Furnace Room Lullaby may not be as twangy as The Virginian, but it's a richer, more sophisticated album, and it won high marks from a number of critics. Ann Powers of the New York Times included it on her end-of-the-year top-ten list and praised Case for "giving country a bloody punk heart." The Village Voice put the album at number 36 on its annual "Pazz & Jop" critics' poll.

Not surprisingly, the big labels have come a-courtin', a situation that has Case sounding a lot like Nancy Reagan: "You just say no. I'm too much of a control freak to go with the majors. I think it would kill me."
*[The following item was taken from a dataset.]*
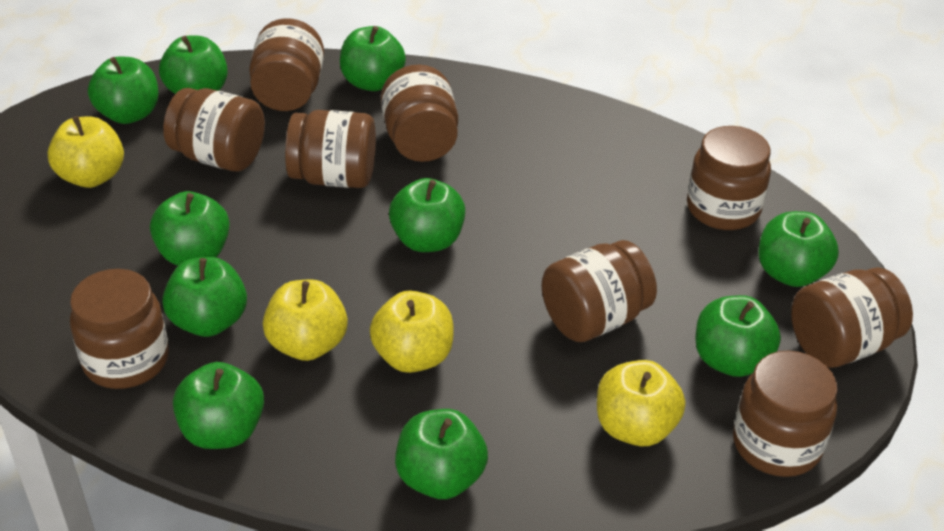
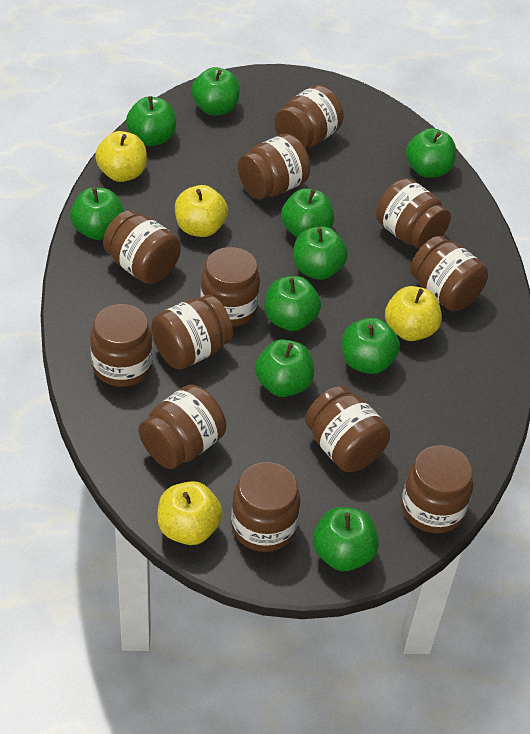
brown jar: 9 -> 12

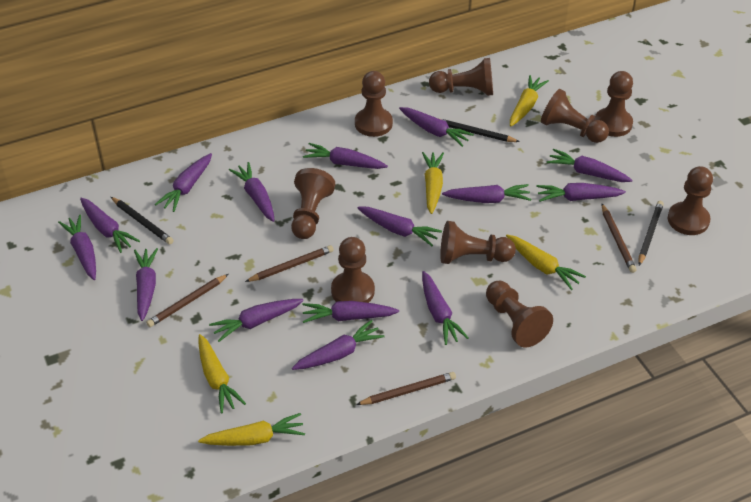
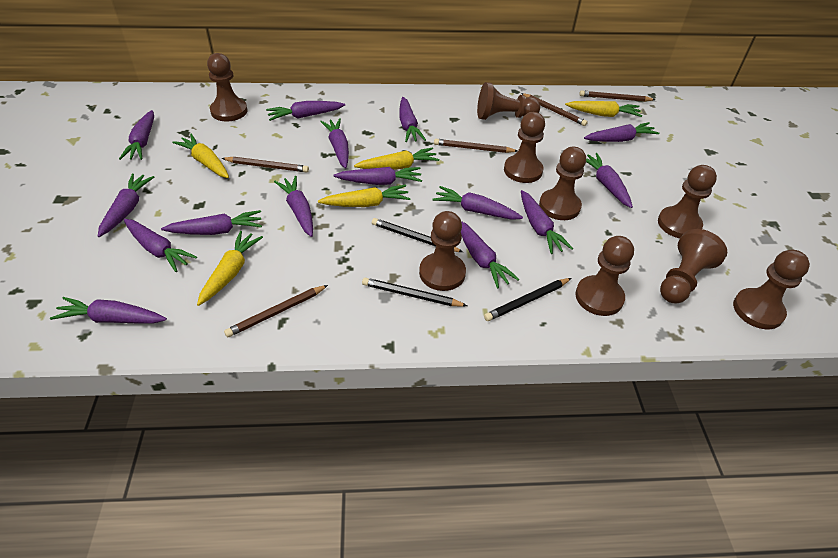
brown pencil: 4 -> 5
Indeed, Case remains loyal to Mint, which seems to have no interest in pigeonholing the singer stylistically. On the heels of Furnace Room Lullaby, the label released two widely divergent albums involving Case: The Other Women, a rollicking country album by the Corn Sisters -- Case and her friend Carolyn Mark -- recorded live at Seattle's Hattie's Hat restaurant, where Case once worked; and Mass Romantic, by the New Pornographers, which features Case and some of her Vancouver buddies doing Badfinger-style power pop. Meanwhile, Case is about halfway finished recording a new album with her Boyfriends, which this time around include several members of the eclectic Tucson band Calexico. The new collection is slated for release next April. To keep her fans satisfied, she's also put together a homemade solo album, recorded in her kitchen, called Canadian Amp. "It's kind of a love letter to Canada," she says, and features works by some of her favorite north-of-the-border songwriters. (Case is selling the disc on the road.)
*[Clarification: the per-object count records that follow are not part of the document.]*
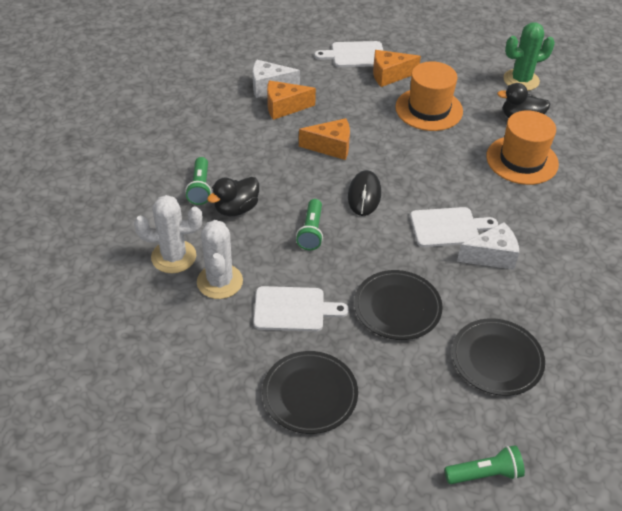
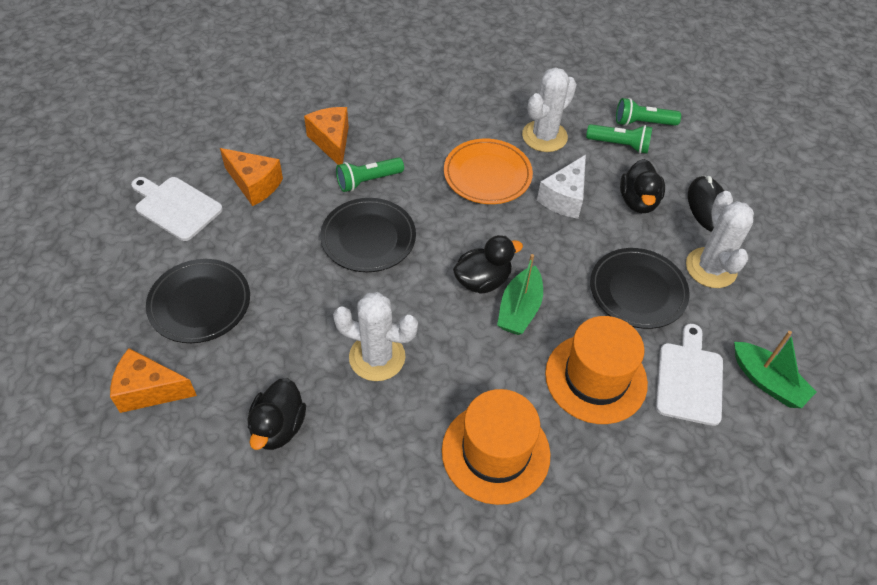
black duck: 2 -> 3
green boat: 0 -> 2
green cactus: 1 -> 0
orange plate: 0 -> 1
white cactus: 2 -> 3
white cheese: 2 -> 1
white cutting board: 3 -> 2

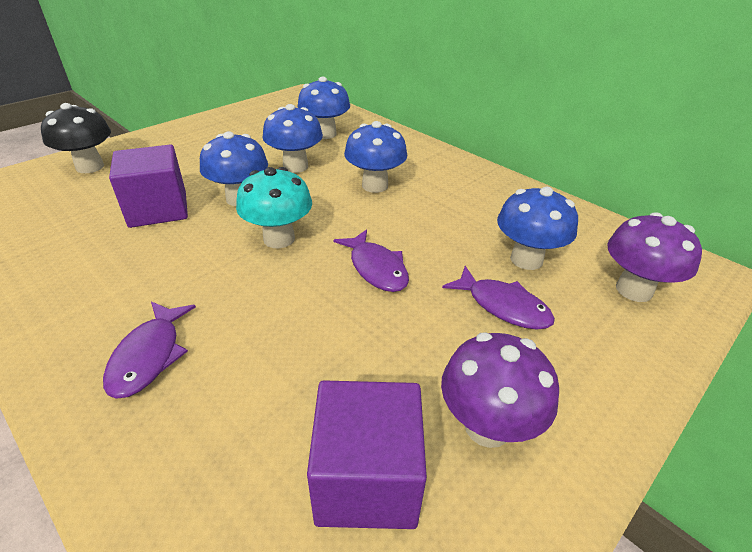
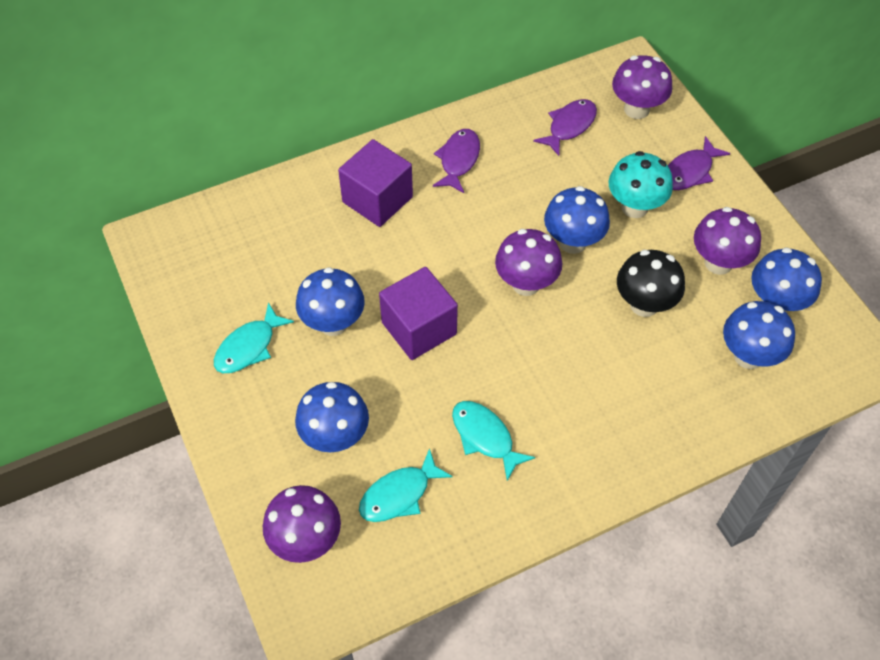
purple mushroom: 2 -> 4
turquoise fish: 0 -> 3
So how exactly did the girl from Tacoma end up in Chicago? After The Virginian came out, Case moved to Seattle, where she quickly became part of that city's thriving music scene. But when the dot-com boom hit town, Case was kicked out of her apartment building so that it could be converted to high-price condominiums. "I have a lot of resentment toward Seattle for that," says Case, who packed her bags and moved to Chicago, where, when she's not on tour, she works as an animator by day and a bartender by night.

"I love it here," she gushes. "Seattle was a pretty soulless, money-grinding machine, so I got the hell out of there." In Chicago, Case has discovered the joys of Lake-effect snow. "It's one of the most beautiful things I've ever seen. It looks like glitter on the ground." She misses the rain-soaked Pacific Northwest, though. "Hell, yes! I love the Northwest, and I love Seattle as a city. I just don't like the politics there right now."
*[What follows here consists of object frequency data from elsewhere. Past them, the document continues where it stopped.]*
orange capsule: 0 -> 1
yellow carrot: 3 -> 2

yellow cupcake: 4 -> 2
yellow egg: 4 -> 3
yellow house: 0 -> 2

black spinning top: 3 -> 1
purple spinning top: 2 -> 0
Case's Denver show will be her second appearance in the area: She performed at Fiddler's Green in 1998 as part of the Lilith Fair. This time around, she's hoping to hook up with an old friend from Tacoma who now lives in the Mile High City. "Could you put something in the paper about my friend Laura Woods?" Case asks nicely. "Tell her to come to the show! She was my best friend when I lived back in Tacoma, and she's totally responsible for getting me into lots of different music. She was the only other lady I'd met up to that point who was into collecting records and voraciously going to rock shows. And that kind of saved my ass. Laura Woods, where are you?"